Politics Inc.
Is it political satire? Well, more or less at the center of Silver City there's a Bush-like family with a verbally, perhaps mentally, challenged son (Chris Cooper) who's running for Governor of a Western state. Is it a murder mystery? Well, there is this dead body found floating in a lake that everyone is either curious or elaborately incurious about. Is it an assault on America's environmental carelessness? Well, there are a lot of rich guys, led by Kris Kristofferson, doing shabby land deals that kill a lot of innocent fish.

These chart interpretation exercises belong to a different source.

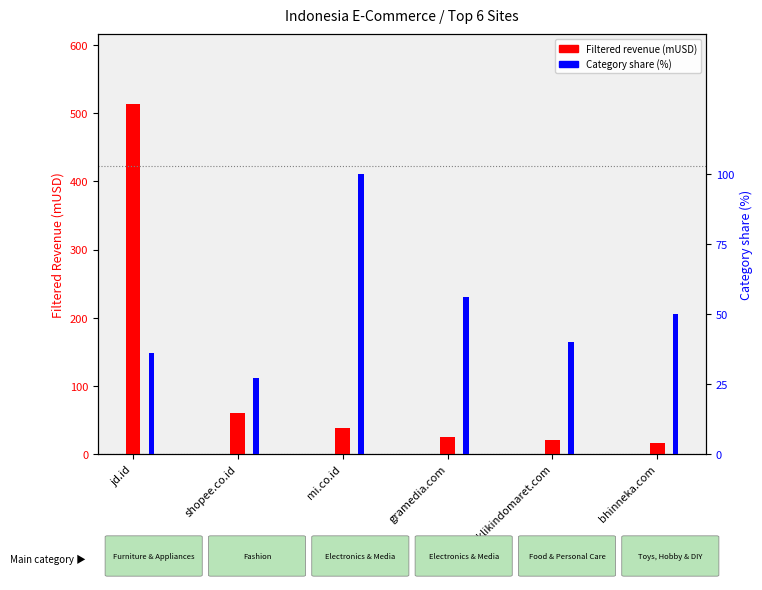

Which category has the lowest value across all series?

bhinneka.com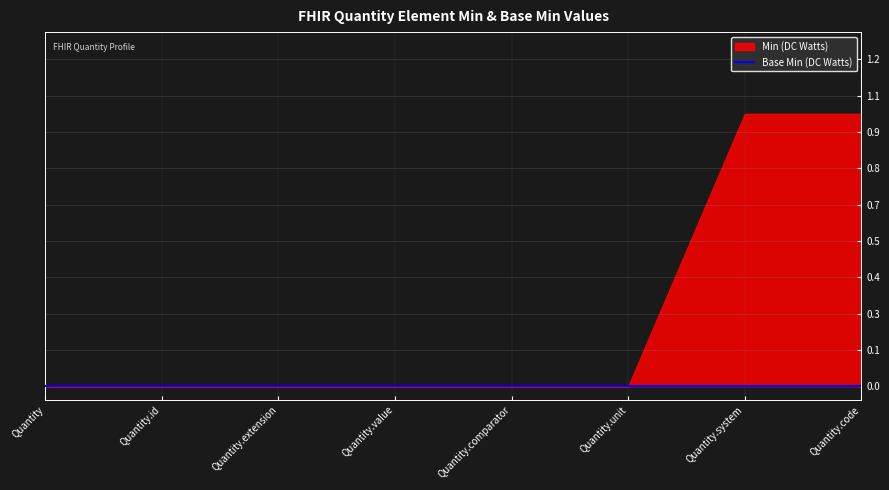

What is the difference between the maximum and minimum values in the Min series?

1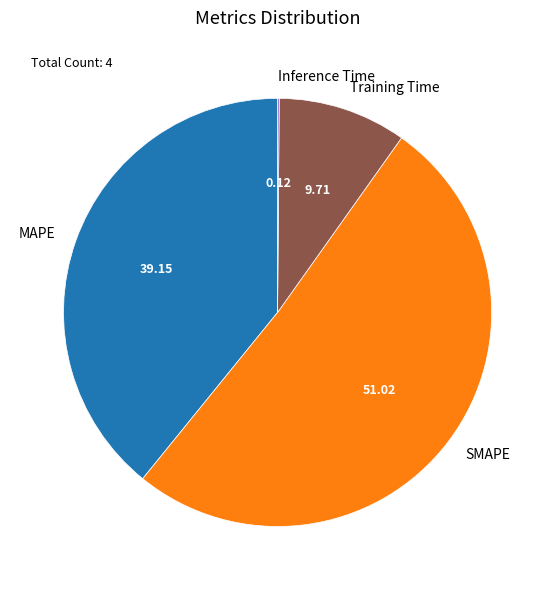

Which slice is the largest?

SMAPE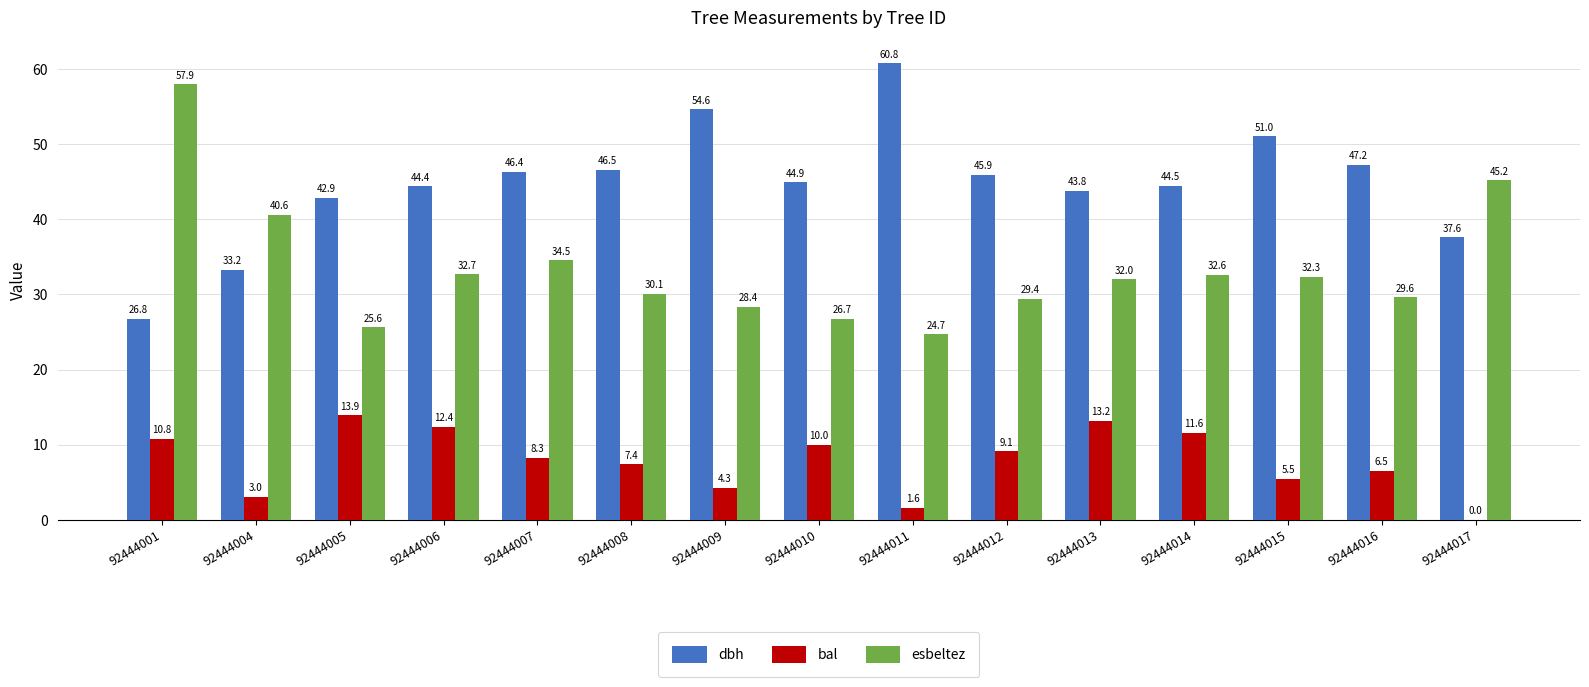

Which series changed the most between 92444005 and 92444007?

esbeltez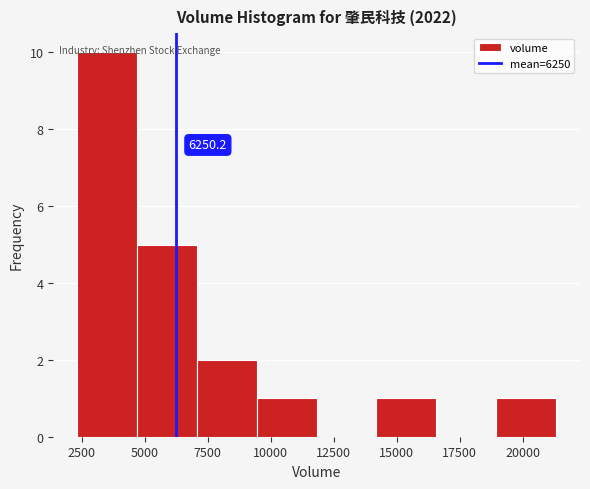

Which range on the x-axis has the tallest bar?

2500 to 4500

Mostly, though, John Sayles' new movie is an uninvolving muddle. At his best, which is often very good (Sunshine State, Men with Guns, Lone Star), Sayles is a master of the multilayered, multicharacter narrative, taking a dim but not entirely hopeless view of human nature. This time, though, he is betrayed by a languid style (long, distancing Steadicam takes) and a group of good actors who resolutely refuse to take charge of their characters' destinies or the plot's point. Aside from a couple of energetic performances by Richard Dreyfuss and Daryl Hannah, the actors stand around doing exposition or, alternatively, miming puzzlement. The largest offender in this regard is Danny Huston, who plays the lead, an investigative reporter turned private eye, and is loxlike in his lack of any emotion aside from Weltschmerz.
Maybe in this electoral season, when for once our politics are full of high passion (not to mention high dudgeon), Silver City suffers by comparison with reality. Michael Moore, among others, has either raised or lowered the bar on cinematic political discourse. For our sins, we now want something more gripping in tone than an earnest, wearying docudrama. This isn't it.